(DATA FOR THE TASK):
Start of Block

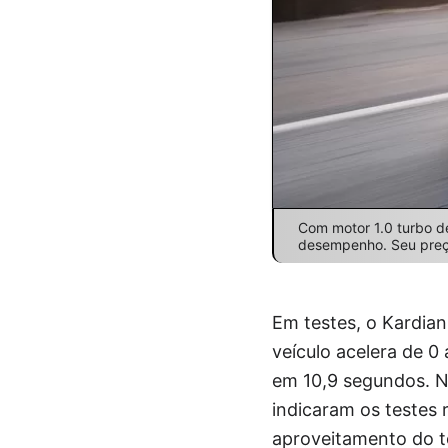
Com motor 1.0 turbo d
desempenho. Seu preço
Em testes, o Kardia
veículo acelera de 
em 10,9 segundos. No
indicaram os testes
aproveitamento do t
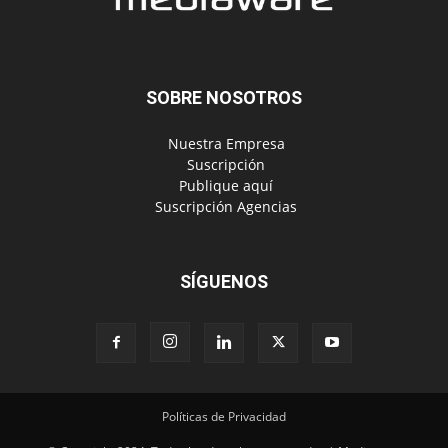
‎ Nuestra Empresa
‎ Suscripción
‎ Publique aquí
‎ Suscripción Agencias
SÍGUENOS
Políticas de Privacidad
© Copyright 2024, Todos los derechos reservados | Mediaware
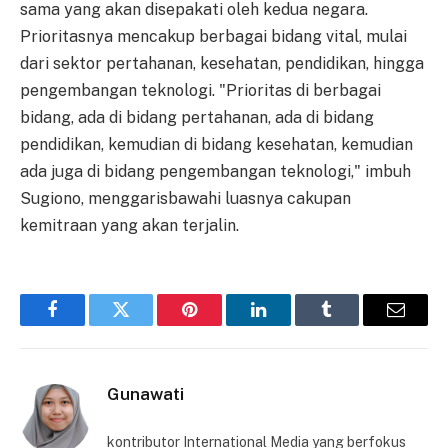
sama yang akan disepakati oleh kedua negara.
Prioritasnya mencakup berbagai bidang vital, mulai
dari sektor pertahanan, kesehatan, pendidikan, hingga
pengembangan teknologi. "Prioritas di berbagai
bidang, ada di bidang pertahanan, ada di bidang
pendidikan, kemudian di bidang kesehatan, kemudian
ada juga di bidang pengembangan teknologi," imbuh
Sugiono, menggarisbawahi luasnya cakupan
kemitraan yang akan terjalin.
Facebook
Twitter
Pinterest
LinkedIn
Tumblr
Email
Gunawati
kontributor International Media yang berfokus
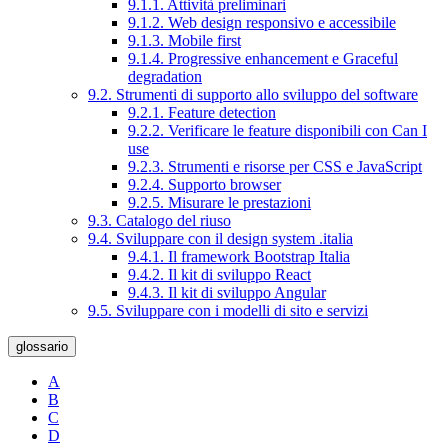
9.1.1. Attività preliminari
9.1.2. Web design responsivo e accessibile
9.1.3. Mobile first
9.1.4. Progressive enhancement e Graceful
degradation
9.2. Strumenti di supporto allo sviluppo del software
9.2.1. Feature detection
9.2.2. Verificare le feature disponibili con Can I
use
9.2.3. Strumenti e risorse per CSS e JavaScript
9.2.4. Supporto browser
9.2.5. Misurare le prestazioni
9.3. Catalogo del riuso
9.4. Sviluppare con il design system .italia
9.4.1. Il framework Bootstrap Italia
9.4.2. Il kit di sviluppo React
9.4.3. Il kit di sviluppo Angular
9.5. Sviluppare con i modelli di sito e servizi
glossario
A
B
C
D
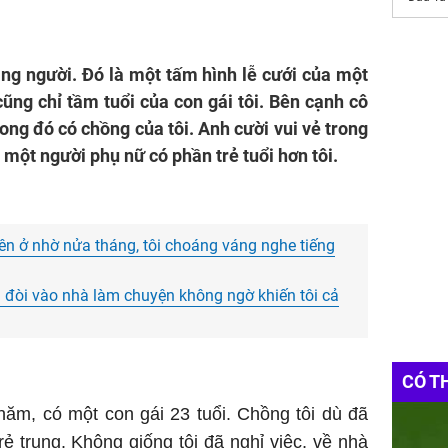
lặng người. Đó là một tấm hình lễ cưới của một
 cũng chỉ tầm tuổi của con gái tôi. Bên cạnh cô
rong đó có chồng của tôi. Anh cười vui vẻ trong
 một người phụ nữ có phần trẻ tuổi hơn tôi.
ên ở nhờ nửa tháng, tôi choáng váng nghe tiếng
đòi vào nhà làm chuyện không ngờ khiến tôi cả
CÓ T
năm, có một con gái 23 tuổi. Chồng tôi dù đã
 trung. Không giống tôi đã nghỉ việc, về nhà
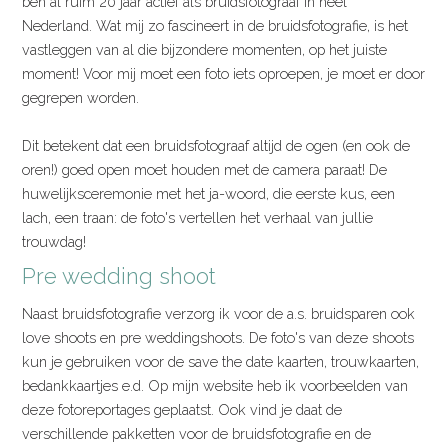
ben al ruim 20 jaar actief als bruidsfotograaf in heel
Nederland. Wat mij zo fascineert in de bruidsfotografie, is het
vastleggen van al die bijzondere momenten, op het juiste
moment! Voor mij moet een foto iets oproepen, je moet er door
gegrepen worden.
Dit betekent dat een bruidsfotograaf altijd de ogen (en ook de
oren!) goed open moet houden met de camera paraat! De
huwelijksceremonie met het ja-woord, die eerste kus, een
lach, een traan: de foto's vertellen het verhaal van jullie
trouwdag!
Pre wedding shoot
Naast bruidsfotografie verzorg ik voor de a.s. bruidsparen ook
love shoots en pre weddingshoots. De foto's van deze shoots
kun je gebruiken voor de save the date kaarten, trouwkaarten,
bedankkaartjes e.d. Op mijn website heb ik voorbeelden van
deze fotoreportages geplaatst. Ook vind je daat de
verschillende pakketten voor de bruidsfotografie en de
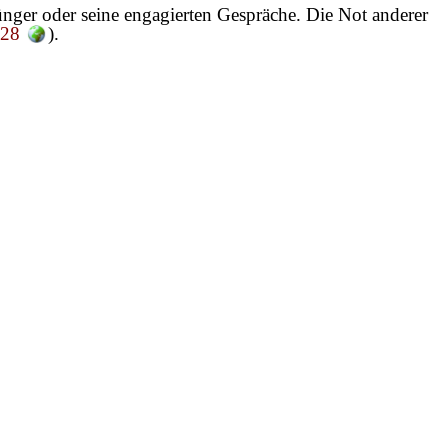
Jünger oder seine engagierten Gespräche. Die Not anderer
,28
).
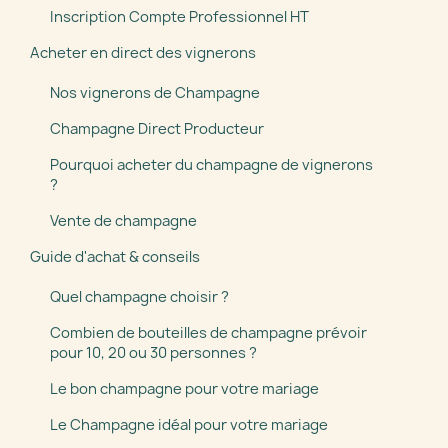
Inscription Compte Professionnel HT
Acheter en direct des vignerons
Nos vignerons de Champagne
Champagne Direct Producteur
Pourquoi acheter du champagne de vignerons
?
Vente de champagne
Guide d'achat & conseils
Quel champagne choisir ?
Combien de bouteilles de champagne prévoir
pour 10, 20 ou 30 personnes ?
Le bon champagne pour votre mariage
Le Champagne idéal pour votre mariage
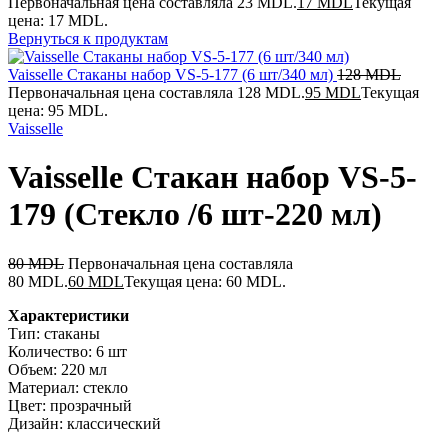
Первоначальная цена составляла 23 MDL.
17
MDL
Текущая
цена: 17 MDL.
Вернуться к продуктам
Vaisselle Стаканы набор VS-5-177 (6 шт/340 мл)
128
MDL
Первоначальная цена составляла 128 MDL.
95
MDL
Текущая
цена: 95 MDL.
Vaisselle
Vaisselle Стакан набор VS-5-
179 (Стекло /6 шт-220 мл)
80
MDL
Первоначальная цена составляла
80 MDL.
60
MDL
Текущая цена: 60 MDL.
Характеристики
Тип: стаканы
Количество: 6 шт
Объем: 220 мл
Материал: стекло
Цвет: прозрачный
Дизайн: классический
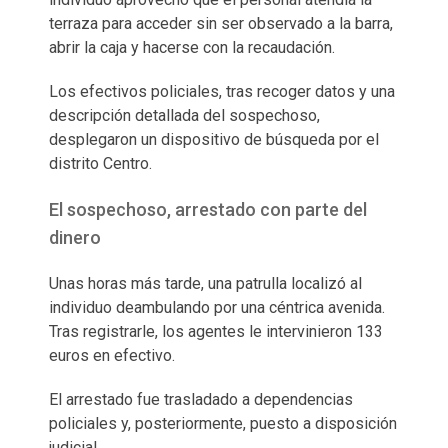
terraza para acceder sin ser observado a la barra,
abrir la caja y hacerse con la recaudación.
Los efectivos policiales, tras recoger datos y una
descripción detallada del sospechoso,
desplegaron un dispositivo de búsqueda por el
distrito Centro.
El sospechoso, arrestado con parte del
dinero
Unas horas más tarde, una patrulla localizó al
individuo deambulando por una céntrica avenida.
Tras registrarle, los agentes le intervinieron 133
euros en efectivo.
El arrestado fue trasladado a dependencias
policiales y, posteriormente, puesto a disposición
judicial.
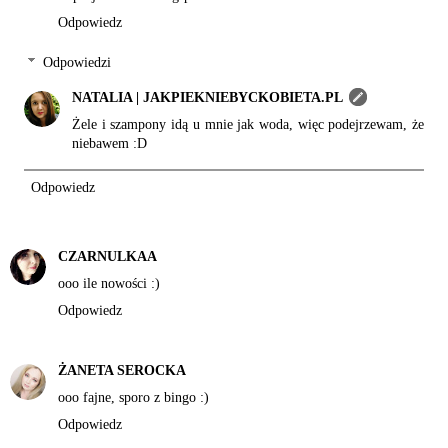
Odpowiedz
Odpowiedzi
NATALIA | JAKPIEKNIEBYCKOBIETA.PL
Żele i szampony idą u mnie jak woda, więc podejrzewam, że
niebawem :D
Odpowiedz
CZARNULKAA
ooo ile nowości :)
Odpowiedz
ŻANETA SEROCKA
ooo fajne, sporo z bingo :)
Odpowiedz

End of Block

(ACTIVITY): Given the listing above, repeat exactly the lines starting at the one with "9.3. Catalogo del riuso" and ending at the one with "Количество: 6 шт", inclusive, excluding pictures.

(SOLUTION BELOW):
9.3. Catalogo del riuso
9.4. Sviluppare con il design system .italia
9.4.1. Il framework Bootstrap Italia
9.4.2. Il kit di sviluppo React
9.4.3. Il kit di sviluppo Angular
9.5. Sviluppare con i modelli di sito e servizi
glossario
A
B
C
D
lặng người. Đó là một tấm hình lễ cưới của một
 cũng chỉ tầm tuổi của con gái tôi. Bên cạnh cô
rong đó có chồng của tôi. Anh cười vui vẻ trong
 một người phụ nữ có phần trẻ tuổi hơn tôi.
ên ở nhờ nửa tháng, tôi choáng váng nghe tiếng
đòi vào nhà làm chuyện không ngờ khiến tôi cả
CÓ T
năm, có một con gái 23 tuổi. Chồng tôi dù đã
 trung. Không giống tôi đã nghỉ việc, về nhà
ben al ruim 20 jaar actief als bruidsfotograaf in heel
Nederland. Wat mij zo fascineert in de bruidsfotografie, is het
vastleggen van al die bijzondere momenten, op het juiste
moment! Voor mij moet een foto iets oproepen, je moet er door
gegrepen worden.
Dit betekent dat een bruidsfotograaf altijd de ogen (en ook de
oren!) goed open moet houden met de camera paraat! De
huwelijksceremonie met het ja-woord, die eerste kus, een
lach, een traan: de foto's vertellen het verhaal van jullie
trouwdag!
Pre wedding shoot
Naast bruidsfotografie verzorg ik voor de a.s. bruidsparen ook
love shoots en pre weddingshoots. De foto's van deze shoots
kun je gebruiken voor de save the date kaarten, trouwkaarten,
bedankkaartjes e.d. Op mijn website heb ik voorbeelden van
deze fotoreportages geplaatst. Ook vind je daat de
verschillende pakketten voor de bruidsfotografie en de
Jünger oder seine engagierten Gespräche. Die Not anderer
,28
).
Inscription Compte Professionnel HT
Acheter en direct des vignerons
Nos vignerons de Champagne
Champagne Direct Producteur
Pourquoi acheter du champagne de vignerons
?
Vente de champagne
Guide d'achat & conseils
Quel champagne choisir ?
Combien de bouteilles de champagne prévoir
pour 10, 20 ou 30 personnes ?
Le bon champagne pour votre mariage
Le Champagne idéal pour votre mariage
Первоначальная цена составляла 23 MDL.
17
MDL
Текущая
цена: 17 MDL.
Вернуться к продуктам
Vaisselle Стаканы набор VS-5-177 (6 шт/340 мл)
128
MDL
Первоначальная цена составляла 128 MDL.
95
MDL
Текущая
цена: 95 MDL.
Vaisselle
Vaisselle Стакан набор VS-5-
179 (Стекло /6 шт-220 мл)
80
MDL
Первоначальная цена составляла
80 MDL.
60
MDL
Текущая цена: 60 MDL.
Характеристики
Тип: стаканы
Количество: 6 шт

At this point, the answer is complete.